▶ **TO DO**: Where a line below holds the string "Holstein", that line goes into the answer.

Start of DATA TO EXAMINE

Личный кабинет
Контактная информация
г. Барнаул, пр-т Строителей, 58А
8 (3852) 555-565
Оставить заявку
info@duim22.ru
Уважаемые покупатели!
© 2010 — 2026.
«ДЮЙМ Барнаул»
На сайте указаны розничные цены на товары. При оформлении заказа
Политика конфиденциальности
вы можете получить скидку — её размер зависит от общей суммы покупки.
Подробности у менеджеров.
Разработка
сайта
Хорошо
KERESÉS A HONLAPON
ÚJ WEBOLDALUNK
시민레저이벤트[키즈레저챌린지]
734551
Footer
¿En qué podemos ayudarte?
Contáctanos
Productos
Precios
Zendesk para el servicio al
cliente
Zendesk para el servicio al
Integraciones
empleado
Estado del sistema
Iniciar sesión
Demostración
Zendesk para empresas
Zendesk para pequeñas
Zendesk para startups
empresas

End of DATA TO EXAMINE
Start of DATA TO EXAMINE

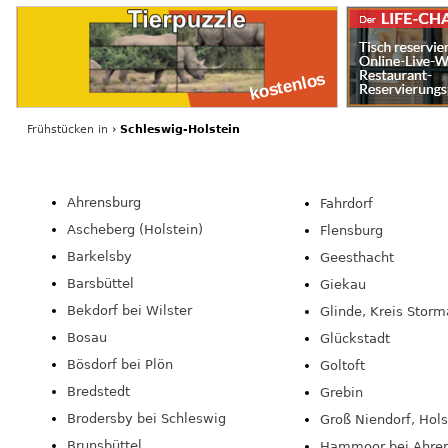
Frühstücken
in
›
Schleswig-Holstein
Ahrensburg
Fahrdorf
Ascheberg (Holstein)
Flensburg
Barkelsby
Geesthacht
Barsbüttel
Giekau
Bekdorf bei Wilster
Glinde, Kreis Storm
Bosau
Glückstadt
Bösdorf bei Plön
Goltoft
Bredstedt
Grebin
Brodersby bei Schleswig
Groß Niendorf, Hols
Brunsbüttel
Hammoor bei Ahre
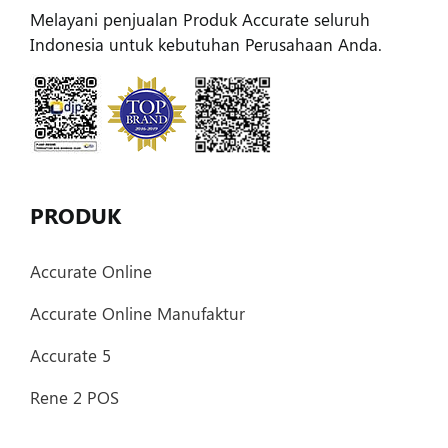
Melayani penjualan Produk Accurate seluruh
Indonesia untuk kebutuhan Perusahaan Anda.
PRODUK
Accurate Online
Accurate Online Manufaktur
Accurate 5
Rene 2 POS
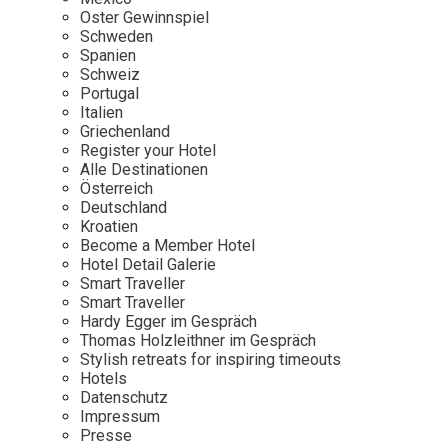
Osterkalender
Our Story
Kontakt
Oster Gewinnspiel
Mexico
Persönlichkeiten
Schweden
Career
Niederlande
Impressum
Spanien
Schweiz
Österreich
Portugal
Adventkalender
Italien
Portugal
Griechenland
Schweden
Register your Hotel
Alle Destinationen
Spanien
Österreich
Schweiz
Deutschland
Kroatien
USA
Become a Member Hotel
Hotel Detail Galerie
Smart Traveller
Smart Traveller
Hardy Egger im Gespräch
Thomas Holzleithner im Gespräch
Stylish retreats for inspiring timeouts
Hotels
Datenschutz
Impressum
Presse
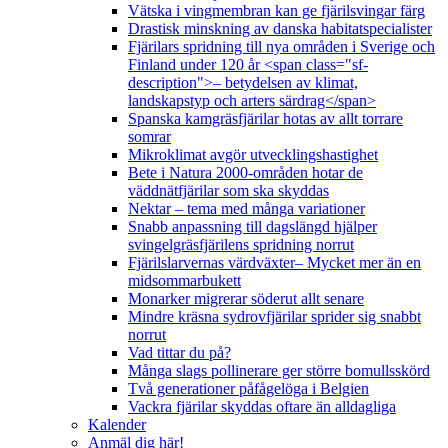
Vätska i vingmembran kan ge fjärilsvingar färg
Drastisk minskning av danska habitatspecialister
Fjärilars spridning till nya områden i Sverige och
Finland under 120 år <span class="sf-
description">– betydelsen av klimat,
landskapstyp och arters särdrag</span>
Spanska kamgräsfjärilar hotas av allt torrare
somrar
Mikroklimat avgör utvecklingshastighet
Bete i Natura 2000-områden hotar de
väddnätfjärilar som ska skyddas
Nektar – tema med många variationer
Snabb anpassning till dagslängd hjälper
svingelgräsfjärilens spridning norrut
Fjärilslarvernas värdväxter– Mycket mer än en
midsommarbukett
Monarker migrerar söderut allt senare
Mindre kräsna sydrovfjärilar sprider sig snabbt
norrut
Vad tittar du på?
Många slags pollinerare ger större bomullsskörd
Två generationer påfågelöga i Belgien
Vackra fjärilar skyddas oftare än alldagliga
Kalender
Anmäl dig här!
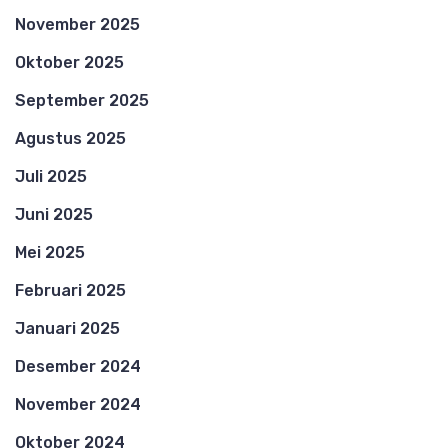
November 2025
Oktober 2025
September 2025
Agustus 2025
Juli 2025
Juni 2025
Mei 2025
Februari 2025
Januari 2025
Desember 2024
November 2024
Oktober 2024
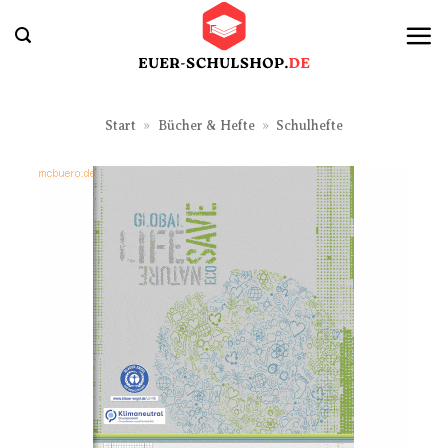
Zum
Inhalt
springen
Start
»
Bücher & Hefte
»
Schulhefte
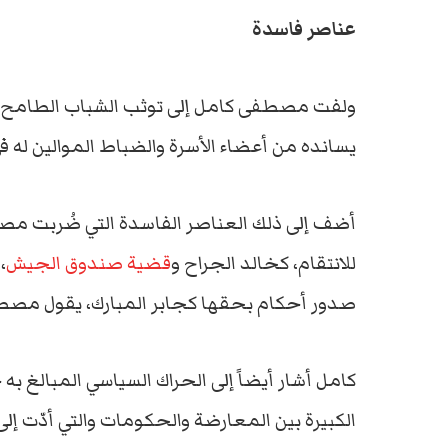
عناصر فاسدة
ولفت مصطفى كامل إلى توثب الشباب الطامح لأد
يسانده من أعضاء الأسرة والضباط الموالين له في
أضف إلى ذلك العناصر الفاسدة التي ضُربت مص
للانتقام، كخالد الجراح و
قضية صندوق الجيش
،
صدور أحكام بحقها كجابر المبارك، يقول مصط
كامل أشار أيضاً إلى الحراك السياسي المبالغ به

End of DATA TO EXAMINE

▶ **FINISHED TASK**:
Schleswig-Holstein
Ascheberg (Holstein)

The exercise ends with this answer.